======== Quoted passage ========

Seemingly in contrast, De Vera insisted that ambassadors be honorable, good men who “must not deviate from the path of justice for the sake of anyone, nor make himself the instrument or the executor of some crime or impiety.” Perhaps in deference to the Spanish Habsburgs, De Vera granted “that orders so odious hardly ever come from a Catholic prince.” To his credit, he problematized the real-world issue of an ambassador disagreeing on moral grounds with the instructions of his prince or republic amidst negotiations with a foreign power. Still, after raising the issue, De Vera prevaricated by assuming it away: the ambassador should delay acting on orders and request clarification, and if the orders are still objectionable, perhaps he can then persuade the prince to take a different course of action. De Vera was ultimately compatible with Guicciardini. The ambassador must “execute the orders of the king without question, suppressing his judgement and imprisoning his mind” rather than disobey orders in pursuit of “equity and justice.” Ambassadors had to be good men, but they also had to be men who were resolute in furthering the interests of the prince—men who accepted that they “must settle for behaving imperfectly.”52

Finally, considering that sixteenth-century writers like Dolet and Thynne hardly mentioned negotiations, much less offered practical advice, the early seventeenth-century work of Armand Jean du Plessis, Cardinal Richelieu—who was responsible for directing French foreign policy—represents a major advancement in early modern diplomatic writing. His Testament Politique was intended to be read by the king, conveying Richelieu’s assessment of the French strategic situation. Richelieu’s thoughts on diplomacy echo other handbooks and treatises, but by advocating “continuous negotiation,” he seems to declare a foreign policy—though, like his contemporaries and predecessors, he also offered tactical negotiating advice. As Richelieu described it, “continuous negotiation” would probably be understood in contemporary international-relations terms as an activist, outward-looking foreign policy. Moreover, Richelieu stressed the importance of a king keeping his word, recognizing reputation as a component of state power (“the greater courts the risk of being abandoned by the lesser”). Berridge interprets Richelieu’s “continuous negotiation” as “continuous diplomacy,” but also calls into question Richelieu’s declaration that “[n]egotiations are innocuous remedies which never do harm,” pointing out reputational risks. Still, if Richelieu’s vision was for greater engagement, perhaps he was simply stating a preference for an activist, outward-looking foreign policy regardless of the potential costs and risks.53

In conclusion, when read together as a coherent corpus of political writing rather than as marginalized works, these texts describe a recognizable effort to professionalize resident ambassadors, identify the skills and dispositions required, and confront the tensions between political imperatives and the need to preserve strong relationships at foreign courts.

========

## Set of tasks
**1)** In the passage on early modern diplomatic writing, copy the text word for word from "In conclusion, when" up to and including "at foreign courts.".
**2)** In the passage on early modern diplomatic writing, who was meant to read Richelieu's Testament Politique?
**3)** Extend the passage on early modern diplomatic writing with a few more sentences that follow on from its final sentence.

======== Dataset entries ========

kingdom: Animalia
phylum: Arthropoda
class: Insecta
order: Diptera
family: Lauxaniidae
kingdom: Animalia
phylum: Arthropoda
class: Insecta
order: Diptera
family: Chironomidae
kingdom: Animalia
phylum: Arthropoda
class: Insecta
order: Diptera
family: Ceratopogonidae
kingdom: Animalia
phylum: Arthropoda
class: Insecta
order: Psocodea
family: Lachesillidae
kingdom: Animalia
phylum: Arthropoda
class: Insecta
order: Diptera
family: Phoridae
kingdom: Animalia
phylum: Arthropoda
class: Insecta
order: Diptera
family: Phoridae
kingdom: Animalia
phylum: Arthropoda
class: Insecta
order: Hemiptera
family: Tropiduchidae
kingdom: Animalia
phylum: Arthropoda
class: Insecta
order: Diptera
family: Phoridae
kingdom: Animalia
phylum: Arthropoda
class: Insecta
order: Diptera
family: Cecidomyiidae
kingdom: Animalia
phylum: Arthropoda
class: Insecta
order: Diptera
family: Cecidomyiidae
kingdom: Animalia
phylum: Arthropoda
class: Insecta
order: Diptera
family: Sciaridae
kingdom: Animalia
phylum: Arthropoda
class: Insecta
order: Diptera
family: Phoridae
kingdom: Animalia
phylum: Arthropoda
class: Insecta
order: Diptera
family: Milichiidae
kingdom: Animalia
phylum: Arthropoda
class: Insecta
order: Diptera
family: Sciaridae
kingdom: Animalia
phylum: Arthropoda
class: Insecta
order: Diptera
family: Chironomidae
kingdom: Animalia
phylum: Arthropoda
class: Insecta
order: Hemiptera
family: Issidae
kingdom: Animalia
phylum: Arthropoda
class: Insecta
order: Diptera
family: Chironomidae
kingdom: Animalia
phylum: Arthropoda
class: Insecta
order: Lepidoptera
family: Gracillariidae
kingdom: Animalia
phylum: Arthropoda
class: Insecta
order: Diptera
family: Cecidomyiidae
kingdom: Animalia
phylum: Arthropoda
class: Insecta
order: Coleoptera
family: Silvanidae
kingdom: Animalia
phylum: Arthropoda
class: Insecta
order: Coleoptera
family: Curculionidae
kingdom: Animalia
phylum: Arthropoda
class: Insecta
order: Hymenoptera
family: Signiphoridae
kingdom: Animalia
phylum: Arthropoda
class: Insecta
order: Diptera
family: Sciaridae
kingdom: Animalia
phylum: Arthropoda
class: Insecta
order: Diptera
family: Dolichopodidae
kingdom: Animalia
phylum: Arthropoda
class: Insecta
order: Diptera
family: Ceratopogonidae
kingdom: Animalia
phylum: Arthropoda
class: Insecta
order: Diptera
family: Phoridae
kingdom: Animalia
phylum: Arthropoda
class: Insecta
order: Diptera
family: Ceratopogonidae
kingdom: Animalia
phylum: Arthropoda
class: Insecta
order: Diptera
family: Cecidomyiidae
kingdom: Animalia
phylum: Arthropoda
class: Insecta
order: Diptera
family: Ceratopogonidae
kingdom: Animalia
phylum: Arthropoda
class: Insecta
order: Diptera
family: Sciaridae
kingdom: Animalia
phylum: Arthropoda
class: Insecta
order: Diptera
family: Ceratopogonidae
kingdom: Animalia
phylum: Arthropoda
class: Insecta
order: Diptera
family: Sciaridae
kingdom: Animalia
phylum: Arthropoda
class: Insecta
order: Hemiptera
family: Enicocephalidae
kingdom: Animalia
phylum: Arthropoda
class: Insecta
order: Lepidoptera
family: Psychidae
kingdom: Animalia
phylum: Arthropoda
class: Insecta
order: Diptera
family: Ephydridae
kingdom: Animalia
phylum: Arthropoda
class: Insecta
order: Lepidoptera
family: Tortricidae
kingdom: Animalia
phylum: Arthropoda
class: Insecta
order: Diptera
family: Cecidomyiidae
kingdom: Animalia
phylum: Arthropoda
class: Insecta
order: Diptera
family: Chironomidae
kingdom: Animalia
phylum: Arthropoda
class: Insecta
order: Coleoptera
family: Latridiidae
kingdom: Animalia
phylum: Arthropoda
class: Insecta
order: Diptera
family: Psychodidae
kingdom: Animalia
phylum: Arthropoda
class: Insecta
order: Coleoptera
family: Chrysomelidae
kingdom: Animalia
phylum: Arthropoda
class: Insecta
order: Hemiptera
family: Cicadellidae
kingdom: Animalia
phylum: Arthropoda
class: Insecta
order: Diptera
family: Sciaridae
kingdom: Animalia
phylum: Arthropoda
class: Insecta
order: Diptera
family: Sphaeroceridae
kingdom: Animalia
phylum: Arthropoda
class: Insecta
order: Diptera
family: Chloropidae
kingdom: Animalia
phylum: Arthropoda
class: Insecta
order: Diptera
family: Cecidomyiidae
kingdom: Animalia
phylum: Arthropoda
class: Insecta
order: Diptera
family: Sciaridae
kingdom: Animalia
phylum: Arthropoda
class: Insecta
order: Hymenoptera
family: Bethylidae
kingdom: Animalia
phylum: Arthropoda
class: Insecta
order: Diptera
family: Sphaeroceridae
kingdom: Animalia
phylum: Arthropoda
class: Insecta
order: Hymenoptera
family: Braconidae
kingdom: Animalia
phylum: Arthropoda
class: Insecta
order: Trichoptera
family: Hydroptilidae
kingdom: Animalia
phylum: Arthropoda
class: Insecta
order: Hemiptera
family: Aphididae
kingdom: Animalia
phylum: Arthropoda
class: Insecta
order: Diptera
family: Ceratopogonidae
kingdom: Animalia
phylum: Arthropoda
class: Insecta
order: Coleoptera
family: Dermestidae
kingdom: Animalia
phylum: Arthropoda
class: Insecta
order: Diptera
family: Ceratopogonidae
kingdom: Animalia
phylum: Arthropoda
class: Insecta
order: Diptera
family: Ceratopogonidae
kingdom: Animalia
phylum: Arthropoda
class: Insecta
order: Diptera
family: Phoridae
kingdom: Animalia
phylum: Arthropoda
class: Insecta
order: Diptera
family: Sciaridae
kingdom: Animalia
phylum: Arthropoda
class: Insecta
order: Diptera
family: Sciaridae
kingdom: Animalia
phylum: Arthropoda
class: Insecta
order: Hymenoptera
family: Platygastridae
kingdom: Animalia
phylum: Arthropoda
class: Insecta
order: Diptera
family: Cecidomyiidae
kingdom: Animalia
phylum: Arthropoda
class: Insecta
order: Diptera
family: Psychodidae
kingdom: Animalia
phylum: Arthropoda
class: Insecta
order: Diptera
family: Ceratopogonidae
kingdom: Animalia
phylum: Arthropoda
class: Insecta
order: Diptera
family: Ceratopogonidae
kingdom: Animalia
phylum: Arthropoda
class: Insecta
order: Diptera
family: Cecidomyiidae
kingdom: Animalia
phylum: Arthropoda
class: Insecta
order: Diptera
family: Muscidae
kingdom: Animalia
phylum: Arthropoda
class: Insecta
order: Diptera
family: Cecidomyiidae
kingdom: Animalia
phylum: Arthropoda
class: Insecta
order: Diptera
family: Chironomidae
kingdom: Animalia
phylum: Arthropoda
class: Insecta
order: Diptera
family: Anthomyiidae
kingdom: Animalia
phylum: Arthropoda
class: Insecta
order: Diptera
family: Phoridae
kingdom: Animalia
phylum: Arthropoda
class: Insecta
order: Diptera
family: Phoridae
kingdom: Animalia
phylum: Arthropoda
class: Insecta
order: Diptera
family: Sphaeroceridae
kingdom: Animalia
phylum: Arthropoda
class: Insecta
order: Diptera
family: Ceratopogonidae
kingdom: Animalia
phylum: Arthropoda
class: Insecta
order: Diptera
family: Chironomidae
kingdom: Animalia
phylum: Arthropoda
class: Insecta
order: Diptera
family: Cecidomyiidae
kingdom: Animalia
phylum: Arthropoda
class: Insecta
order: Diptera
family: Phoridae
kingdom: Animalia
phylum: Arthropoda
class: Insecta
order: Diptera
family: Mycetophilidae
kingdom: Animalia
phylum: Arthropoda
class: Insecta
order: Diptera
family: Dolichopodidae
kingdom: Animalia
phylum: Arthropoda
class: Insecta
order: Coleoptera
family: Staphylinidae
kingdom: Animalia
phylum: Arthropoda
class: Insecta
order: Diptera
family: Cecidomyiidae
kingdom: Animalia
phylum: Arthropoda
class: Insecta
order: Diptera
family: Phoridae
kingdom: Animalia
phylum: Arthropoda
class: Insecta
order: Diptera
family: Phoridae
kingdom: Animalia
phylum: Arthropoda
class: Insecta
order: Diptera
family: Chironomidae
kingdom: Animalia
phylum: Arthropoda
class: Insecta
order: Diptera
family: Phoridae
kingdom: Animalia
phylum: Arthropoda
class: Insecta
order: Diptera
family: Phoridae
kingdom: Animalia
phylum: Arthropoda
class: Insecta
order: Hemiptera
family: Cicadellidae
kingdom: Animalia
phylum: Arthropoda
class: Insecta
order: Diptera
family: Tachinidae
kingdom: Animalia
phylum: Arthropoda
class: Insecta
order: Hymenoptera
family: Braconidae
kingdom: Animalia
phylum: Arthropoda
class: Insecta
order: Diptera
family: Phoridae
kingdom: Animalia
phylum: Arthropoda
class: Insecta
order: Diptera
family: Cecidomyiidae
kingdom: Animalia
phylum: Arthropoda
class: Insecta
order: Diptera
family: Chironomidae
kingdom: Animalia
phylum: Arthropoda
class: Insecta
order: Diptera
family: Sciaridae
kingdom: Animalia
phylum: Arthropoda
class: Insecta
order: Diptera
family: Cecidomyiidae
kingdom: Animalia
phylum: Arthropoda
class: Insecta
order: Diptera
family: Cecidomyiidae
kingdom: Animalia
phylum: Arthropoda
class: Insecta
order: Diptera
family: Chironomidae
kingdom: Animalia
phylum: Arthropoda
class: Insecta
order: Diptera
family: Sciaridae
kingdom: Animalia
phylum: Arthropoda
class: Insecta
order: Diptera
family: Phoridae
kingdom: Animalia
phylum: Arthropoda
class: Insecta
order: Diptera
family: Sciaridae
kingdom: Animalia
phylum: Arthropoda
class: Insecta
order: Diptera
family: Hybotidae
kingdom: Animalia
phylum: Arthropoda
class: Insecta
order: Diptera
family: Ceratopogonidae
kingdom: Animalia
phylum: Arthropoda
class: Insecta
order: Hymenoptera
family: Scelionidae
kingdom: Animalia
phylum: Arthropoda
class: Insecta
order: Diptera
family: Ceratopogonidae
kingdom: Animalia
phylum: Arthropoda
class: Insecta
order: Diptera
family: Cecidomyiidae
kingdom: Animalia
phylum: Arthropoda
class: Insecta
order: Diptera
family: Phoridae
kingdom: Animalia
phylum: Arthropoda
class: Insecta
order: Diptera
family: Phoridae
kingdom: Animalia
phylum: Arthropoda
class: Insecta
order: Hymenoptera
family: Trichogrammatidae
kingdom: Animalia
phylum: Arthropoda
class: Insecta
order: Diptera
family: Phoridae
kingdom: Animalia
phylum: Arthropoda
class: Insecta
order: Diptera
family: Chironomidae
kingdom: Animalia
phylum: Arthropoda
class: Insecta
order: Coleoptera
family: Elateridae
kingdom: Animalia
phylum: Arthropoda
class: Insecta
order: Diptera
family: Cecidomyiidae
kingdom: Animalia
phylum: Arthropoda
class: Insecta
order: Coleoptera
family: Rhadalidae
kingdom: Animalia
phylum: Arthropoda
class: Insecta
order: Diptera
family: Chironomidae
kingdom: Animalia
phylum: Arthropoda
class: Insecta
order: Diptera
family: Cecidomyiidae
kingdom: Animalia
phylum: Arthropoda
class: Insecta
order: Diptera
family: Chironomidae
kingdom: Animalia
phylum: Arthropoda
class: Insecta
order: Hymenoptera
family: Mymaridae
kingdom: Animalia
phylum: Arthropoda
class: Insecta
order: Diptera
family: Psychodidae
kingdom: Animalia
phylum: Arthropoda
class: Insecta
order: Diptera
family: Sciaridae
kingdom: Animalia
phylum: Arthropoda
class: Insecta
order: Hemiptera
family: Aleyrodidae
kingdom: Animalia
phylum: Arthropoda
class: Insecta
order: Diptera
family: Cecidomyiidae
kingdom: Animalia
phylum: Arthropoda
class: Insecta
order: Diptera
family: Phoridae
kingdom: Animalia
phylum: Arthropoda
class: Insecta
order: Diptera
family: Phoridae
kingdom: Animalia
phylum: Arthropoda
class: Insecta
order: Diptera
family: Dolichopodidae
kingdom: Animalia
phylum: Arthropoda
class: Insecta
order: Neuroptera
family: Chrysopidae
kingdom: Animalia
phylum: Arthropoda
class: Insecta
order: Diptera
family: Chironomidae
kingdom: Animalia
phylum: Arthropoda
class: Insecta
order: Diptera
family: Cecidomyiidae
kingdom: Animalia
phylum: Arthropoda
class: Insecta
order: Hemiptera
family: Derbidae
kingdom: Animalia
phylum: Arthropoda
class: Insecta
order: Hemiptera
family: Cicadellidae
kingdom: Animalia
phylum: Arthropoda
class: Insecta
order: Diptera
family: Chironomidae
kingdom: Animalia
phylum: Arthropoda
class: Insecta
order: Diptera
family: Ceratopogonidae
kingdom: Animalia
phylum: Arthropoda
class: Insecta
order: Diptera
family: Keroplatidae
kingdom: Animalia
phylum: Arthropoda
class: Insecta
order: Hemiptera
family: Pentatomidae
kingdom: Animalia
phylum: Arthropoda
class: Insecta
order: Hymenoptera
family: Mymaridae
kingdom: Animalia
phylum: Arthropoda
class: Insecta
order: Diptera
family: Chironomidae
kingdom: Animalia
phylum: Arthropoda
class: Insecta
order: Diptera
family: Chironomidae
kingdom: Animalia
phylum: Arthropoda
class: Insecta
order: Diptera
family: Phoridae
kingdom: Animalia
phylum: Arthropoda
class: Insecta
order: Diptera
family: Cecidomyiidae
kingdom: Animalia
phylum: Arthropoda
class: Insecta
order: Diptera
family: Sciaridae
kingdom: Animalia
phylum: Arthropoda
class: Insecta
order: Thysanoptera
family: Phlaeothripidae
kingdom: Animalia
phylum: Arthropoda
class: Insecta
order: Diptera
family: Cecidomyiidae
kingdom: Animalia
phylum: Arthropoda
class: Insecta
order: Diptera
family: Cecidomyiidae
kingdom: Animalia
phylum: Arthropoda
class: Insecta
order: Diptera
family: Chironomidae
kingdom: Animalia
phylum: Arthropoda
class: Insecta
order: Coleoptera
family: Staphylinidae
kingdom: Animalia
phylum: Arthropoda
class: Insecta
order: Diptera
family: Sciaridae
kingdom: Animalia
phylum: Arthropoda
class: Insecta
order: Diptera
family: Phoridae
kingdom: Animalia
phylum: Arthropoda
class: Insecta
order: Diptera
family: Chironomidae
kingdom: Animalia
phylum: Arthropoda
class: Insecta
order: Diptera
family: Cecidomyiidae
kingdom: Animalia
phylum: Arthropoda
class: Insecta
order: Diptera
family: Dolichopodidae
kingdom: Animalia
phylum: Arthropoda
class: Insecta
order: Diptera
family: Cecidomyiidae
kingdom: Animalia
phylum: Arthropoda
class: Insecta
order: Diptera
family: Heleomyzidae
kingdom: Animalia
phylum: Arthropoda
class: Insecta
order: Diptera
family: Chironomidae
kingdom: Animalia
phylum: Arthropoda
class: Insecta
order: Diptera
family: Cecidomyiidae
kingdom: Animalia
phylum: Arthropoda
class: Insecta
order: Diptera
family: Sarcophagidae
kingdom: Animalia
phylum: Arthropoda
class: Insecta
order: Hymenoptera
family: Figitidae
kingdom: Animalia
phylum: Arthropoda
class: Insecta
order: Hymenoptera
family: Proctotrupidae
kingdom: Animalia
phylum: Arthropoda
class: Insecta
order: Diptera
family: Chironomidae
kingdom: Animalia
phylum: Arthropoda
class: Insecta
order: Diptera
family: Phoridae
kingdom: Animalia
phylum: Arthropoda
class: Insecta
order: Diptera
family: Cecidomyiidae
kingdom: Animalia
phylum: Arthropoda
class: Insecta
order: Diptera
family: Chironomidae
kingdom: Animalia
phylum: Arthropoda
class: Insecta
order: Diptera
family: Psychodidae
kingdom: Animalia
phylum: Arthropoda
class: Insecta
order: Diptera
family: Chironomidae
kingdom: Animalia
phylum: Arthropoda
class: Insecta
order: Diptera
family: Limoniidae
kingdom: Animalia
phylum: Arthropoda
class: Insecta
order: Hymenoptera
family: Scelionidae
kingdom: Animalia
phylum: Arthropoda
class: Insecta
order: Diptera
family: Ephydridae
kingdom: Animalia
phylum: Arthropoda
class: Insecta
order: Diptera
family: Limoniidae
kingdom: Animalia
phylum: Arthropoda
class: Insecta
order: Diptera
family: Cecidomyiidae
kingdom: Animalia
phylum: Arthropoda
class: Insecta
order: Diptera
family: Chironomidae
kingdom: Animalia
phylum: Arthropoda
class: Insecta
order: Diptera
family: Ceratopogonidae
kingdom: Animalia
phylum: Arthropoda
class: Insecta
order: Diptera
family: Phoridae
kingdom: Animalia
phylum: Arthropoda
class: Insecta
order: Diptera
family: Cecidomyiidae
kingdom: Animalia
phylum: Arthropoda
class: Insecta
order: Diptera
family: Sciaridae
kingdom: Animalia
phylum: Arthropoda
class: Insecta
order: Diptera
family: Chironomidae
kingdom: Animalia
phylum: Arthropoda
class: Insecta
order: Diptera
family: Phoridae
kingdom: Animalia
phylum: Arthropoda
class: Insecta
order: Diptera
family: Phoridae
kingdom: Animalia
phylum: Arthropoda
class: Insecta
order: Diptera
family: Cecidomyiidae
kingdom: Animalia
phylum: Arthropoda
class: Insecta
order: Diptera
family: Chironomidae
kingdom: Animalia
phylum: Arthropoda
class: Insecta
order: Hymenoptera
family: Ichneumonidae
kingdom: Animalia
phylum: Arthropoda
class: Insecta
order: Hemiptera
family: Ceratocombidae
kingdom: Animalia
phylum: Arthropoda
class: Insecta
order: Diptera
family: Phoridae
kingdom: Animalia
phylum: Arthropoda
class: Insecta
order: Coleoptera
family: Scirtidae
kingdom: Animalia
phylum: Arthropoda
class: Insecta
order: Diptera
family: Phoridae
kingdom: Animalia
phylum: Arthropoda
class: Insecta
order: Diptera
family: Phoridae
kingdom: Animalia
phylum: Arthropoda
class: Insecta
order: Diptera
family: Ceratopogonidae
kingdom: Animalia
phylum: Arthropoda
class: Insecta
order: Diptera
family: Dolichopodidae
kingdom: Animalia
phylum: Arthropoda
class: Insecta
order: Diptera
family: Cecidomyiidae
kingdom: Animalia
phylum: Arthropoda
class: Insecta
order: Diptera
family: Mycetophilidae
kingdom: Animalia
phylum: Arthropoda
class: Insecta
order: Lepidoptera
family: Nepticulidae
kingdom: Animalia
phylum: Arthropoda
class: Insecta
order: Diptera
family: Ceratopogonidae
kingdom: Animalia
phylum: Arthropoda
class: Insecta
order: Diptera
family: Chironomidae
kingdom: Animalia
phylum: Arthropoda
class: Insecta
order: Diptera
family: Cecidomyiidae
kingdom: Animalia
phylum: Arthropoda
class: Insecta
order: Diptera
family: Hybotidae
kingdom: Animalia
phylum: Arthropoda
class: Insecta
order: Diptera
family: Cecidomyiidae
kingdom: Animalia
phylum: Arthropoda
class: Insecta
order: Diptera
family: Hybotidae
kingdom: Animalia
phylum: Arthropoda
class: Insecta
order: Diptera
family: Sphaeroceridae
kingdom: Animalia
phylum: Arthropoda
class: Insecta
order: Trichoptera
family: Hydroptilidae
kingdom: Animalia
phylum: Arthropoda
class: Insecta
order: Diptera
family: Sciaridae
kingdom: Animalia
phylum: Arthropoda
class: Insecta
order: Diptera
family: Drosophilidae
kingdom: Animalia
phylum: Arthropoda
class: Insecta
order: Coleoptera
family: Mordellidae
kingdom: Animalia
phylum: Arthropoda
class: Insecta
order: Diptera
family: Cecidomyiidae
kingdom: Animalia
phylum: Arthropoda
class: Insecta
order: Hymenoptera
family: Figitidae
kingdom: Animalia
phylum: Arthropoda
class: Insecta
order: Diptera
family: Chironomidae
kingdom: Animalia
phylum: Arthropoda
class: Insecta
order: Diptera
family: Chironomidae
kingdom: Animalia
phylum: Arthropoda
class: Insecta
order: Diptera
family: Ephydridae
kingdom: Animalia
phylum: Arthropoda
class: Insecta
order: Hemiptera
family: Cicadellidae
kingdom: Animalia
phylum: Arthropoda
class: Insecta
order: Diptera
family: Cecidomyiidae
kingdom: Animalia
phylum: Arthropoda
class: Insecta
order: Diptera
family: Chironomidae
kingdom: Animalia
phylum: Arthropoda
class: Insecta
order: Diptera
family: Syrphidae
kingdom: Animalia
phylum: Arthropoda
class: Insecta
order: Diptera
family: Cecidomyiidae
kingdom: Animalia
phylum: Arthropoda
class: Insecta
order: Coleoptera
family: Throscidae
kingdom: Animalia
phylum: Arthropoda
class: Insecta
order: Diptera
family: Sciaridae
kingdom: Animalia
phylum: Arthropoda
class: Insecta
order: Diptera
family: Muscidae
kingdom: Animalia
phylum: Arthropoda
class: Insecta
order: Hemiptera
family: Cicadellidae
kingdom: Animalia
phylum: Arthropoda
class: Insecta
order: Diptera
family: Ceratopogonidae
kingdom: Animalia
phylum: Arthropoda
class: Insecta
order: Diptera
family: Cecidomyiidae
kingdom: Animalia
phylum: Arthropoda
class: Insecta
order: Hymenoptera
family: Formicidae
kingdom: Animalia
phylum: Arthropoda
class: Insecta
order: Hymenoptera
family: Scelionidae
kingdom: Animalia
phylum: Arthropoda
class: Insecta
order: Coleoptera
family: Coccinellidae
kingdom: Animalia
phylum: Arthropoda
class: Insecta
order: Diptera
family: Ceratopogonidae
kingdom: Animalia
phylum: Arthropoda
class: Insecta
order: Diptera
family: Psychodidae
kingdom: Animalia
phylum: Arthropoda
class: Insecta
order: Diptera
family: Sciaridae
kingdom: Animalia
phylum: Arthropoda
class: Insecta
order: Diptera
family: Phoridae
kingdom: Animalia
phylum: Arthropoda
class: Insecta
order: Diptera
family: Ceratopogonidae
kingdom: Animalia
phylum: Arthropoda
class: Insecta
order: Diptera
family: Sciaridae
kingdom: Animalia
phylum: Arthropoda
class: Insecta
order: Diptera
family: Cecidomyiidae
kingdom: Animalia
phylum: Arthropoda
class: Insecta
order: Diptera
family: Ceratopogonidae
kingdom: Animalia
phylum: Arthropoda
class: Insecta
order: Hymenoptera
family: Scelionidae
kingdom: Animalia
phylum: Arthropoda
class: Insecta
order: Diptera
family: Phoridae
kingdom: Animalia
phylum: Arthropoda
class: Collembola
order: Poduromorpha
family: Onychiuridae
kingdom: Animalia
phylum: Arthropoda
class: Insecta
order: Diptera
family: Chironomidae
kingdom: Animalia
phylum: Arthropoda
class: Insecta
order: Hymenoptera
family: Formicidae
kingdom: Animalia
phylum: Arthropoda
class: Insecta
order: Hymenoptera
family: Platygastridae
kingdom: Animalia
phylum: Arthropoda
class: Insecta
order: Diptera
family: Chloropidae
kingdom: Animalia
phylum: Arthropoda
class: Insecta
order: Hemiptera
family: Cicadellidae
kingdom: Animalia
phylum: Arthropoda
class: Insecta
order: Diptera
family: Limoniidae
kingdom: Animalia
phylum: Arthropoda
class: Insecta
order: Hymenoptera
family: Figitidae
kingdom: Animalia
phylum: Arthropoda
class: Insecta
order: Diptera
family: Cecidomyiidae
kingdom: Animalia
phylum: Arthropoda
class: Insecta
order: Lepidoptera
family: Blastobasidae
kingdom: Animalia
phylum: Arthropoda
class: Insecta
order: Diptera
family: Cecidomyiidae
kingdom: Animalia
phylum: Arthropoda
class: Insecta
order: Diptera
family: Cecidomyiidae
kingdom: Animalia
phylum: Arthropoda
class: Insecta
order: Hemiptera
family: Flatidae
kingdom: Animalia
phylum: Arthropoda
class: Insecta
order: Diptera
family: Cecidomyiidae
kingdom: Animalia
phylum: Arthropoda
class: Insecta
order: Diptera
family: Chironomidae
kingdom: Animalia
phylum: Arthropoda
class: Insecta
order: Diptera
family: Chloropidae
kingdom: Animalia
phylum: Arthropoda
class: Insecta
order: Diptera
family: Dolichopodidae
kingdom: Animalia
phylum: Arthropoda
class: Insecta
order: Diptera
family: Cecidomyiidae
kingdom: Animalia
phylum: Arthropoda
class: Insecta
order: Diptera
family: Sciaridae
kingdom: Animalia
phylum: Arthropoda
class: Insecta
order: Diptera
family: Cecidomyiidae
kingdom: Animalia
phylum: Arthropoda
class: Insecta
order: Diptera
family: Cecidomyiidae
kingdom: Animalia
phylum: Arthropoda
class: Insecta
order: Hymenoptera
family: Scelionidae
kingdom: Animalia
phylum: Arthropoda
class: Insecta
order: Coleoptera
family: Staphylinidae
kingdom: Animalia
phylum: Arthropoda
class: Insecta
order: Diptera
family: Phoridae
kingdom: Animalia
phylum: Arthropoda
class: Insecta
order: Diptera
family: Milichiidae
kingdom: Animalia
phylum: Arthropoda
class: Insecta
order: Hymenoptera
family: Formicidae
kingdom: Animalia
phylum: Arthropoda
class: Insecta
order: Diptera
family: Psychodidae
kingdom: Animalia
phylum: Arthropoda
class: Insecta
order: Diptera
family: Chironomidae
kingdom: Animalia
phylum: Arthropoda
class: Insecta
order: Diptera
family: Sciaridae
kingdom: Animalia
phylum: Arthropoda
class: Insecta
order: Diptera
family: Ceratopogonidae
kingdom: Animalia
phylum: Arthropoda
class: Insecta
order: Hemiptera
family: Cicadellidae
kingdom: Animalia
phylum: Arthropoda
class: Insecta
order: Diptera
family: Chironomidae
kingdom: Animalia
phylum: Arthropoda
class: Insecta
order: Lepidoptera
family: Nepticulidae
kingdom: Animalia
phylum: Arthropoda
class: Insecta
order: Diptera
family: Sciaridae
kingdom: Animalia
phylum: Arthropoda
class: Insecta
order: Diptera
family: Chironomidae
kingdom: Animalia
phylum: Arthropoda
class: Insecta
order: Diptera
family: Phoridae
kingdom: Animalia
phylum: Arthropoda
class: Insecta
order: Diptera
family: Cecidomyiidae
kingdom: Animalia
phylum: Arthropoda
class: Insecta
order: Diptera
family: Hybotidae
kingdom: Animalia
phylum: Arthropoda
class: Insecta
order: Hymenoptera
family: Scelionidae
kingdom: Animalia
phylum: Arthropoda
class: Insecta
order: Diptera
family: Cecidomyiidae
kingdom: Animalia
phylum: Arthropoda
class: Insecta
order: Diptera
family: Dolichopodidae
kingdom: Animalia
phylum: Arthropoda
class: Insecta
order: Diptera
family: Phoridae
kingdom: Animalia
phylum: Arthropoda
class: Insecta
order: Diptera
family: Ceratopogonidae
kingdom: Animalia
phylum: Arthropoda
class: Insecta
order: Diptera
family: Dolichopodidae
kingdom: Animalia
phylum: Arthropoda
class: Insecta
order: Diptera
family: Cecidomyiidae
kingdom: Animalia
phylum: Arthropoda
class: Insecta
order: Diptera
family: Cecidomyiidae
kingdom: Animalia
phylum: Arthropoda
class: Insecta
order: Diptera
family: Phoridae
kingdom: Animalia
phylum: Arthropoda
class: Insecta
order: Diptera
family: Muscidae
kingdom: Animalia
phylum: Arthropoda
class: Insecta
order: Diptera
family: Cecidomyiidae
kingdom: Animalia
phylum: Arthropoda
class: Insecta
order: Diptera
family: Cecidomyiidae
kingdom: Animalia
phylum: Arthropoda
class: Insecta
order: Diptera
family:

========

## Responses for each task
**1)**
In conclusion, when read together as a coherent corpus of political writing rather than as marginalized works, these texts describe a recognizable effort to professionalize resident ambassadors, identify the skills and dispositions required, and confront the tensions between political imperatives and the need to preserve strong relationships at foreign courts.

**2)** The king.

**3)**
***

Perhaps it is a sentimental notion to believe that history contains lessons that can inform both the present and the future. The writers of diplomatic handbooks, manuals, and treatises helped build the institution of resident embassies and the new diplomatic system that grew around it. That system evolved into the international order of the present day, an incomplete and ever-changing array of international laws, multilateral treaties, and intergovernmental organizations. These texts are an important part of diplomatic intellectual history, and diplomatic historians, international-relations scholars, and political theorists should reconsider this body of work. While the New Diplomatic History has the potential to generate important work on the cultural signifiers and actual practices of diplomacy, its predominant focus on micro-level analysis loses sight of the power politics, grand strategy, and economic forces that shaped the system in the first place. There is still a need for a high-politics approach, which treats institutions, decision-makers, and the intellectual history of the international order as central objects of analysis.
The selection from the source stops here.